### PROBLEM REQUIREMENTS:
A word-for-word restatement of the data is what is needed.

Stored data entries:
=== Section Start ===

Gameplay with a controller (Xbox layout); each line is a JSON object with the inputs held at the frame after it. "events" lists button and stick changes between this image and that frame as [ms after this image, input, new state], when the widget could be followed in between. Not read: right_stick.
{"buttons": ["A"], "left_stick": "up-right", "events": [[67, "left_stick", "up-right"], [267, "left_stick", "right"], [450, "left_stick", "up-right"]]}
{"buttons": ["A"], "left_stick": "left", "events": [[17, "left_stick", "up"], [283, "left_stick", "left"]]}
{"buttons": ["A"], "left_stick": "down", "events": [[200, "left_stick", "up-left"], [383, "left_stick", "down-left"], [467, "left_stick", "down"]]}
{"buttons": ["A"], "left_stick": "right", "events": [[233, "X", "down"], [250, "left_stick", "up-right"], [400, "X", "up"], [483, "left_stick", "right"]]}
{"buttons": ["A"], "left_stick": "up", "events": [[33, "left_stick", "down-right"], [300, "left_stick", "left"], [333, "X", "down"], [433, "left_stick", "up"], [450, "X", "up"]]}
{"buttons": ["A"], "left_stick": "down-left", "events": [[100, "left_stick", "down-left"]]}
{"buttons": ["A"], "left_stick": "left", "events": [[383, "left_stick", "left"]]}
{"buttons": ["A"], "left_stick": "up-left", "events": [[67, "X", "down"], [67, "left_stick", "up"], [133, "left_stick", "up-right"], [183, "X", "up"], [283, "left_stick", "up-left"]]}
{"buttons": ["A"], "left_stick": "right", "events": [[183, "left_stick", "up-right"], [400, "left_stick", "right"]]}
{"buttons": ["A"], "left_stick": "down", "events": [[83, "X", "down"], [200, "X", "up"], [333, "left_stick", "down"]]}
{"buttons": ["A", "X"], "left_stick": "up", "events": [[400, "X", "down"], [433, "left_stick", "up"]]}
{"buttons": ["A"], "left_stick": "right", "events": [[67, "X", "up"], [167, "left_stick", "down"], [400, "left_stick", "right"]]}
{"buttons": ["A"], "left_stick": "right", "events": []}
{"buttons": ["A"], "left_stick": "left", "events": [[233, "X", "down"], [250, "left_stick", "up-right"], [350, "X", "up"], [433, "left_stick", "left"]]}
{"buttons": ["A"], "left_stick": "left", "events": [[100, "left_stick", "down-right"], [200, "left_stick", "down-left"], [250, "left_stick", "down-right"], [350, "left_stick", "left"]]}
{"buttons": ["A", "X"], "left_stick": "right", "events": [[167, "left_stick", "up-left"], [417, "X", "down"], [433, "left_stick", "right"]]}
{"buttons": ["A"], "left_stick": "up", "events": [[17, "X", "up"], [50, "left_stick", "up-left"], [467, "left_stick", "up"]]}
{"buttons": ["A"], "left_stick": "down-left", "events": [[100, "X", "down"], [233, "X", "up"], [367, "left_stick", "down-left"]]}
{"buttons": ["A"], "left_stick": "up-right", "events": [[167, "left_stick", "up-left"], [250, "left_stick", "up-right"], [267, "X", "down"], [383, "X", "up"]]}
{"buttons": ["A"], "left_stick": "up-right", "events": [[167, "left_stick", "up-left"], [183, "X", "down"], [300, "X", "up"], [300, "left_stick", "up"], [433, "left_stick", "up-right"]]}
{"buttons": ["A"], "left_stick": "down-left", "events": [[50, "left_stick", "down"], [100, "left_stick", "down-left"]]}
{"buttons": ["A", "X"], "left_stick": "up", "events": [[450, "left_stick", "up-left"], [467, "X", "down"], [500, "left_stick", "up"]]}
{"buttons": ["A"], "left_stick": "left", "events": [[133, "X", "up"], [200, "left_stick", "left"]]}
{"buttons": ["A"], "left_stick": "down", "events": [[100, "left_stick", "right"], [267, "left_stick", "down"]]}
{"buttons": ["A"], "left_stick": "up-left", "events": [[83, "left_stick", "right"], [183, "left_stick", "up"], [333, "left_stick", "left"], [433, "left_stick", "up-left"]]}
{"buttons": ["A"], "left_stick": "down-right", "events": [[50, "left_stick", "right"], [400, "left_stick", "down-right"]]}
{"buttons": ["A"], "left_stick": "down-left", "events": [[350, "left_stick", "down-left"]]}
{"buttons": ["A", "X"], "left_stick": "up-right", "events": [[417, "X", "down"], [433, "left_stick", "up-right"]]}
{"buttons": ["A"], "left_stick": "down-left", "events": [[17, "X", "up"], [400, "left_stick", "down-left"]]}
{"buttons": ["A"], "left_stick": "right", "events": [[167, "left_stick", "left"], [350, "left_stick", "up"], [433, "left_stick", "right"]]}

=== Section End ===

### TASK RESULT:
Gameplay with a controller (Xbox layout); each line is a JSON object with the inputs held at the frame after it. "events" lists button and stick changes between this image and that frame as [ms after this image, input, new state], when the widget could be followed in between. Not read: right_stick.
{"buttons": ["A"], "left_stick": "up-right", "events": [[67, "left_stick", "up-right"], [267, "left_stick", "right"], [450, "left_stick", "up-right"]]}
{"buttons": ["A"], "left_stick": "left", "events": [[17, "left_stick", "up"], [283, "left_stick", "left"]]}
{"buttons": ["A"], "left_stick": "down", "events": [[200, "left_stick", "up-left"], [383, "left_stick", "down-left"], [467, "left_stick", "down"]]}
{"buttons": ["A"], "left_stick": "right", "events": [[233, "X", "down"], [250, "left_stick", "up-right"], [400, "X", "up"], [483, "left_stick", "right"]]}
{"buttons": ["A"], "left_stick": "up", "events": [[33, "left_stick", "down-right"], [300, "left_stick", "left"], [333, "X", "down"], [433, "left_stick", "up"], [450, "X", "up"]]}
{"buttons": ["A"], "left_stick": "down-left", "events": [[100, "left_stick", "down-left"]]}
{"buttons": ["A"], "left_stick": "left", "events": [[383, "left_stick", "left"]]}
{"buttons": ["A"], "left_stick": "up-left", "events": [[67, "X", "down"], [67, "left_stick", "up"], [133, "left_stick", "up-right"], [183, "X", "up"], [283, "left_stick", "up-left"]]}
{"buttons": ["A"], "left_stick": "right", "events": [[183, "left_stick", "up-right"], [400, "left_stick", "right"]]}
{"buttons": ["A"], "left_stick": "down", "events": [[83, "X", "down"], [200, "X", "up"], [333, "left_stick", "down"]]}
{"buttons": ["A", "X"], "left_stick": "up", "events": [[400, "X", "down"], [433, "left_stick", "up"]]}
{"buttons": ["A"], "left_stick": "right", "events": [[67, "X", "up"], [167, "left_stick", "down"], [400, "left_stick", "right"]]}
{"buttons": ["A"], "left_stick": "right", "events": []}
{"buttons": ["A"], "left_stick": "left", "events": [[233, "X", "down"], [250, "left_stick", "up-right"], [350, "X", "up"], [433, "left_stick", "left"]]}
{"buttons": ["A"], "left_stick": "left", "events": [[100, "left_stick", "down-right"], [200, "left_stick", "down-left"], [250, "left_stick", "down-right"], [350, "left_stick", "left"]]}
{"buttons": ["A", "X"], "left_stick": "right", "events": [[167, "left_stick", "up-left"], [417, "X", "down"], [433, "left_stick", "right"]]}
{"buttons": ["A"], "left_stick": "up", "events": [[17, "X", "up"], [50, "left_stick", "up-left"], [467, "left_stick", "up"]]}
{"buttons": ["A"], "left_stick": "down-left", "events": [[100, "X", "down"], [233, "X", "up"], [367, "left_stick", "down-left"]]}
{"buttons": ["A"], "left_stick": "up-right", "events": [[167, "left_stick", "up-left"], [250, "left_stick", "up-right"], [267, "X", "down"], [383, "X", "up"]]}
{"buttons": ["A"], "left_stick": "up-right", "events": [[167, "left_stick", "up-left"], [183, "X", "down"], [300, "X", "up"], [300, "left_stick", "up"], [433, "left_stick", "up-right"]]}
{"buttons": ["A"], "left_stick": "down-left", "events": [[50, "left_stick", "down"], [100, "left_stick", "down-left"]]}
{"buttons": ["A", "X"], "left_stick": "up", "events": [[450, "left_stick", "up-left"], [467, "X", "down"], [500, "left_stick", "up"]]}
{"buttons": ["A"], "left_stick": "left", "events": [[133, "X", "up"], [200, "left_stick", "left"]]}
{"buttons": ["A"], "left_stick": "down", "events": [[100, "left_stick", "right"], [267, "left_stick", "down"]]}
{"buttons": ["A"], "left_stick": "up-left", "events": [[83, "left_stick", "right"], [183, "left_stick", "up"], [333, "left_stick", "left"], [433, "left_stick", "up-left"]]}
{"buttons": ["A"], "left_stick": "down-right", "events": [[50, "left_stick", "right"], [400, "left_stick", "down-right"]]}
{"buttons": ["A"], "left_stick": "down-left", "events": [[350, "left_stick", "down-left"]]}
{"buttons": ["A", "X"], "left_stick": "up-right", "events": [[417, "X", "down"], [433, "left_stick", "up-right"]]}
{"buttons": ["A"], "left_stick": "down-left", "events": [[17, "X", "up"], [400, "left_stick", "down-left"]]}
{"buttons": ["A"], "left_stick": "right", "events": [[167, "left_stick", "left"], [350, "left_stick", "up"], [433, "left_stick", "right"]]}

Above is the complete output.